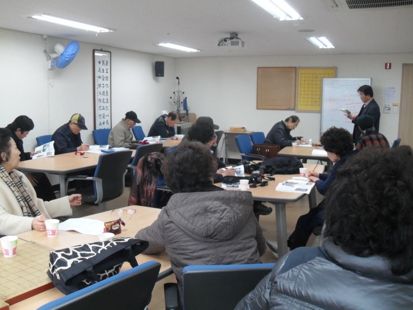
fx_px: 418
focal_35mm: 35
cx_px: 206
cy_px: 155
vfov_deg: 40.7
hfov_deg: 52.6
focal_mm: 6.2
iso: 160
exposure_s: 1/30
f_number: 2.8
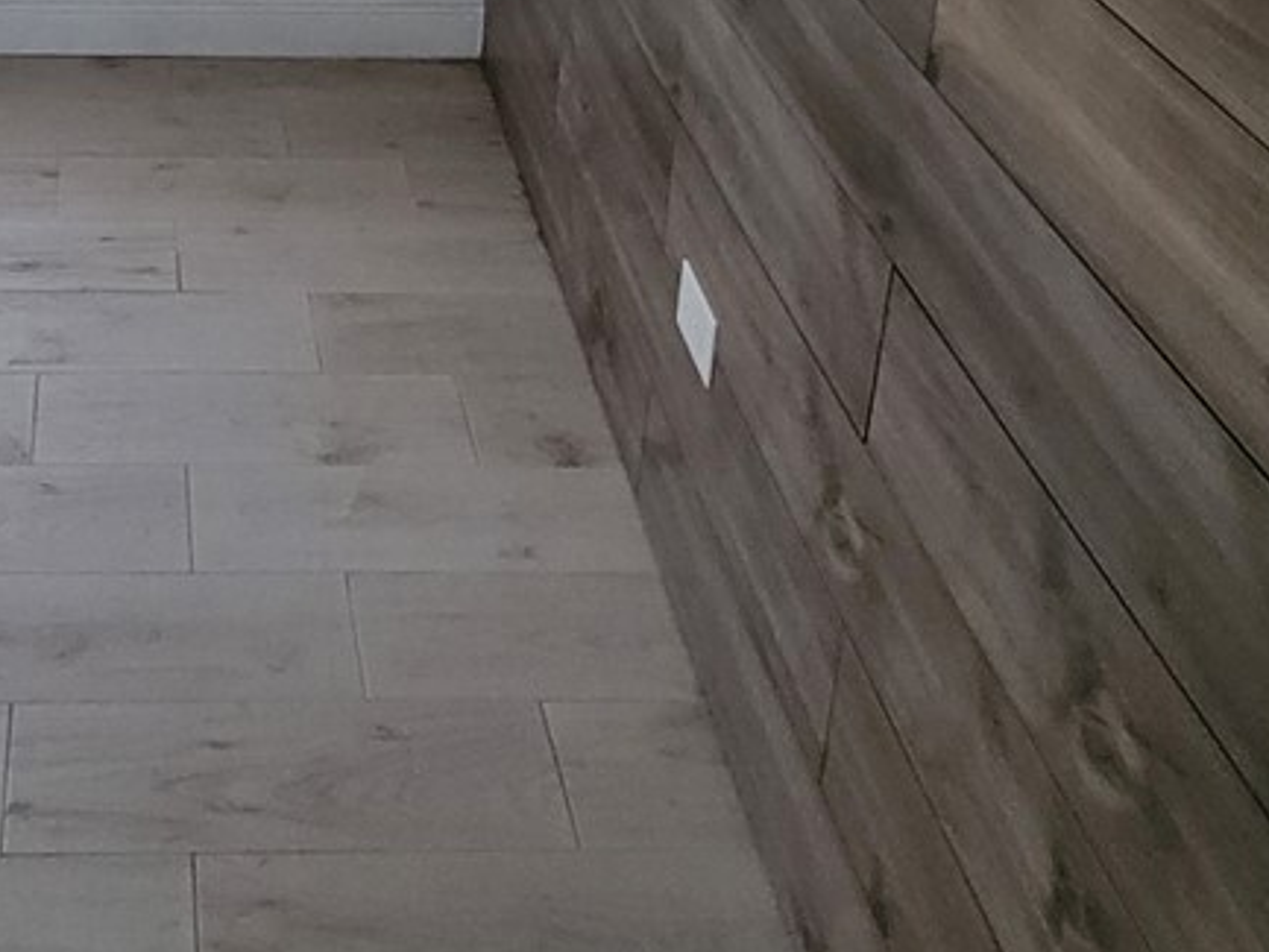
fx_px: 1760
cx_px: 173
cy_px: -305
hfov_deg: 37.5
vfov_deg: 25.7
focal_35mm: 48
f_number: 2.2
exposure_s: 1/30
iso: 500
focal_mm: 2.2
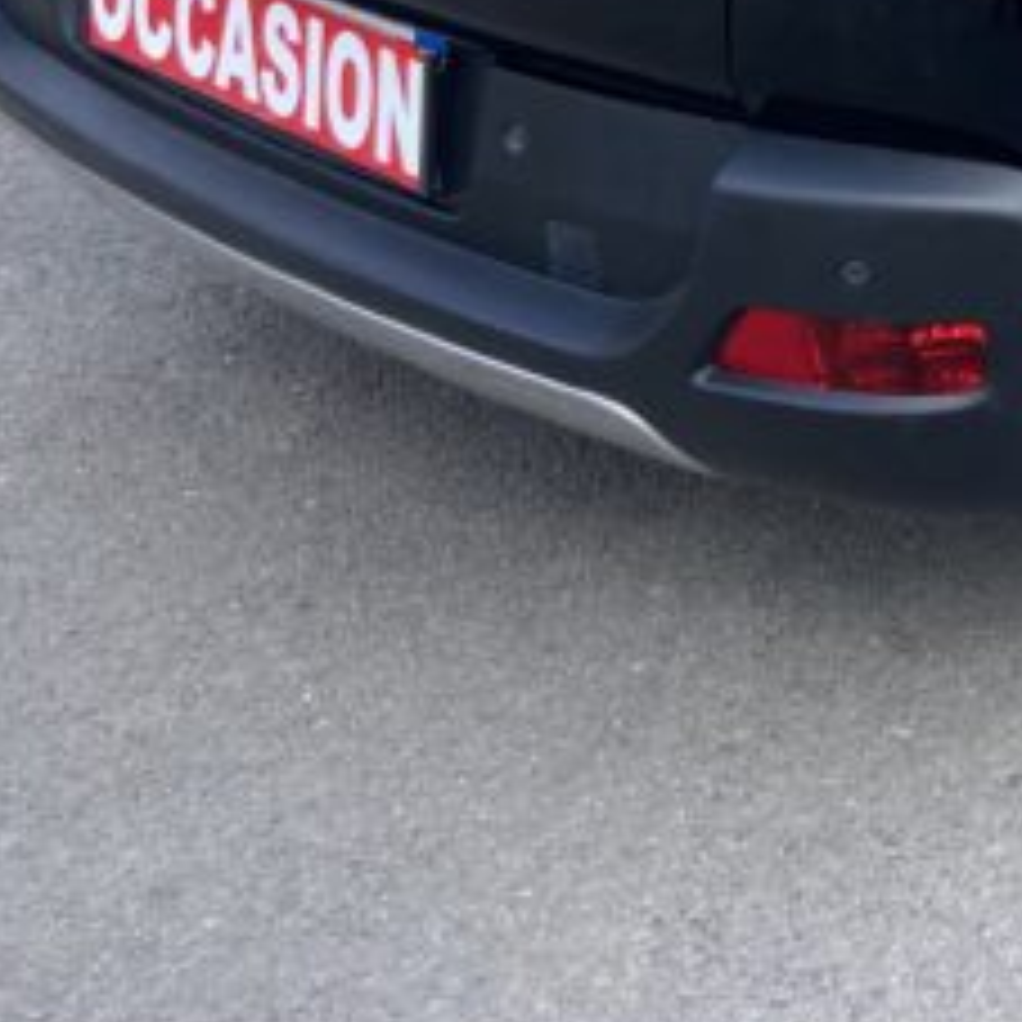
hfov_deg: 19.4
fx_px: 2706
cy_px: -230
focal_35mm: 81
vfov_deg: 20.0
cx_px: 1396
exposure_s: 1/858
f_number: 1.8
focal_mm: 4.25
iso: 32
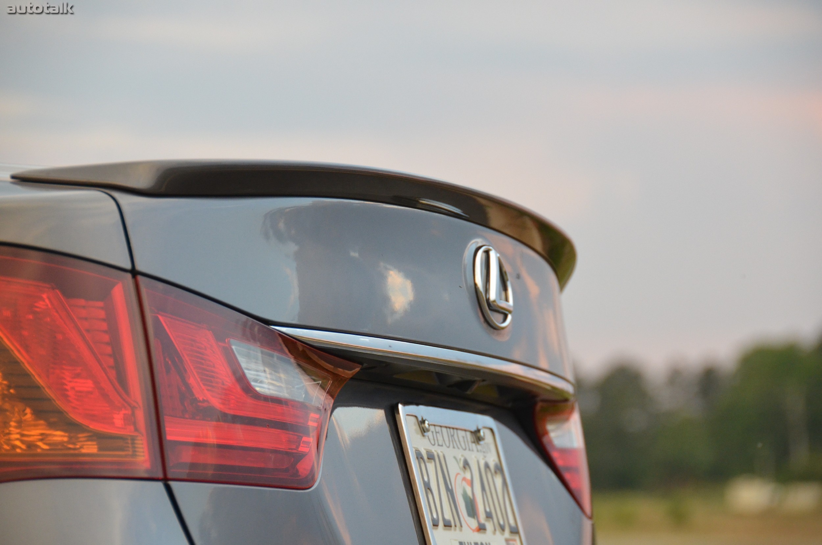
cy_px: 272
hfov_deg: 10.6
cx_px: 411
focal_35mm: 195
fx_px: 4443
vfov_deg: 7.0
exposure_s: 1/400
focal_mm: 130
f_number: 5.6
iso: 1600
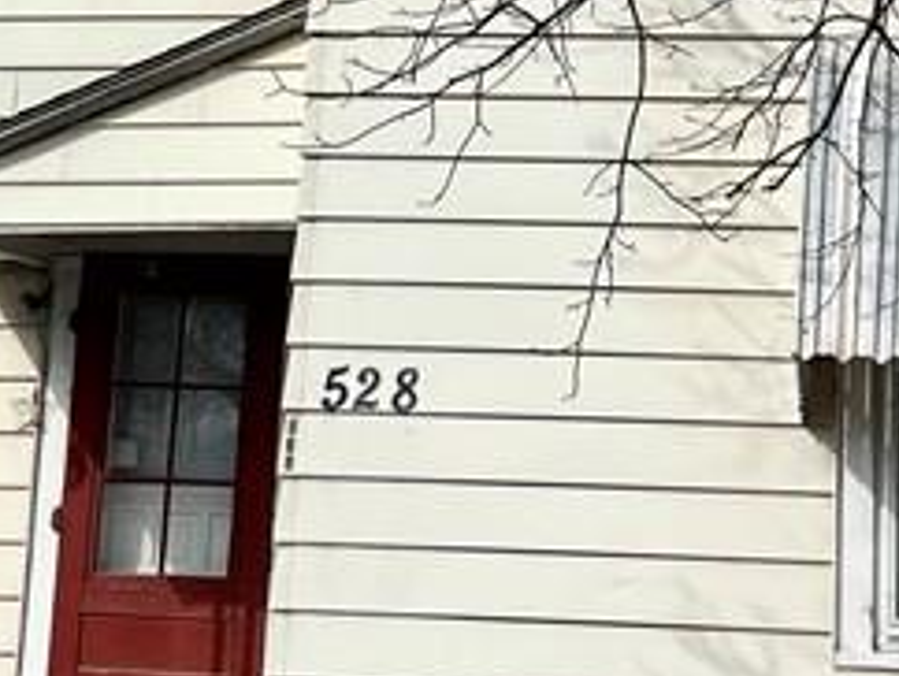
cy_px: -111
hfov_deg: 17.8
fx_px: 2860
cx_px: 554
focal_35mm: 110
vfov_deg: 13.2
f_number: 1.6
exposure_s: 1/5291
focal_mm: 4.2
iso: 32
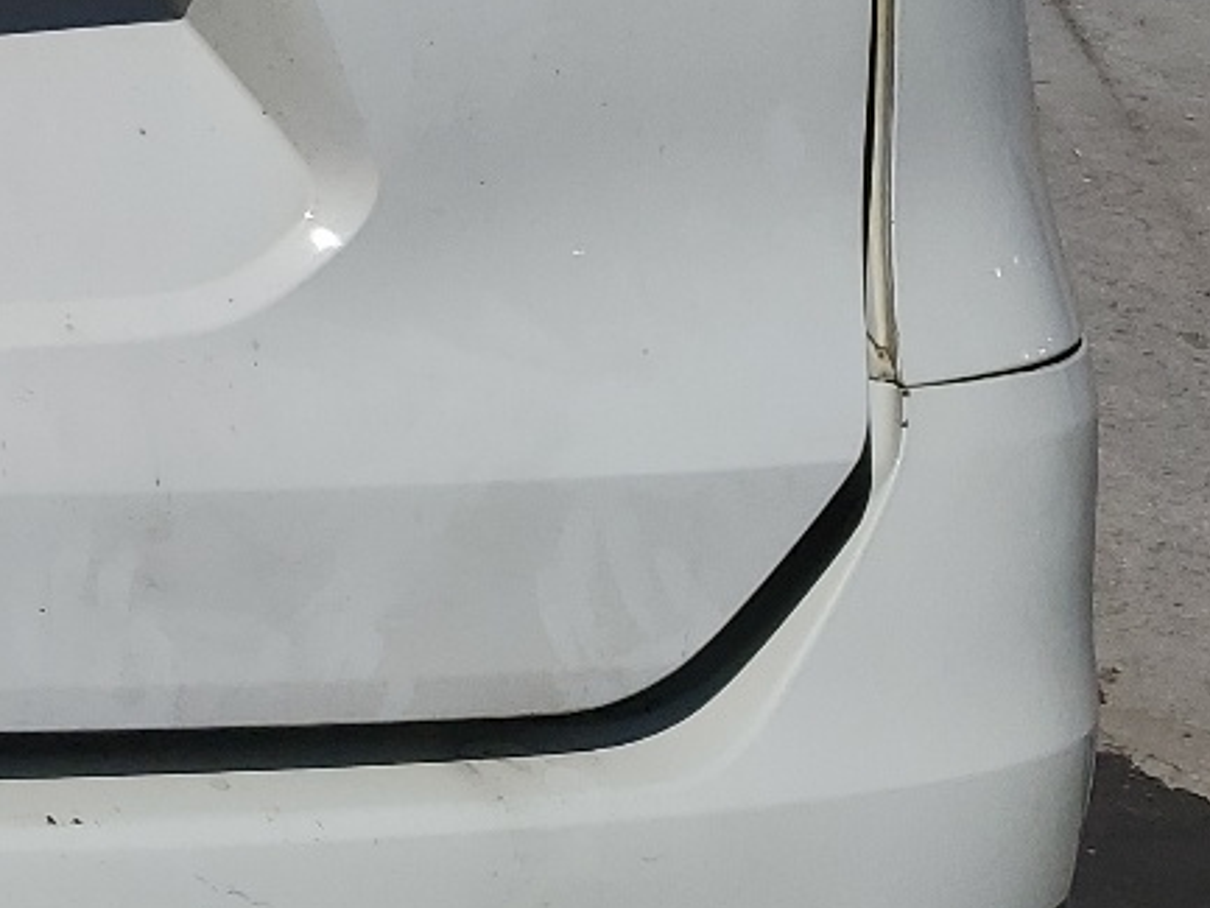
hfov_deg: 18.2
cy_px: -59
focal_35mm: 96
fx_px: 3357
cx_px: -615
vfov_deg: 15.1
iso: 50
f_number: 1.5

§ **TO DO**: The response must repeat exactly the lines above from the one with "cx_px: 1396" through the one with "hfov_deg: 18.2", including both, and must contain no pictures and no other text.

§ **TASK ANSWER**:
cx_px: 1396
exposure_s: 1/858
f_number: 1.8
focal_mm: 4.25
iso: 32
cy_px: 272
hfov_deg: 10.6
cx_px: 411
focal_35mm: 195
fx_px: 4443
vfov_deg: 7.0
exposure_s: 1/400
focal_mm: 130
f_number: 5.6
iso: 1600
cy_px: -111
hfov_deg: 17.8
fx_px: 2860
cx_px: 554
focal_35mm: 110
vfov_deg: 13.2
f_number: 1.6
exposure_s: 1/5291
focal_mm: 4.2
iso: 32
hfov_deg: 18.2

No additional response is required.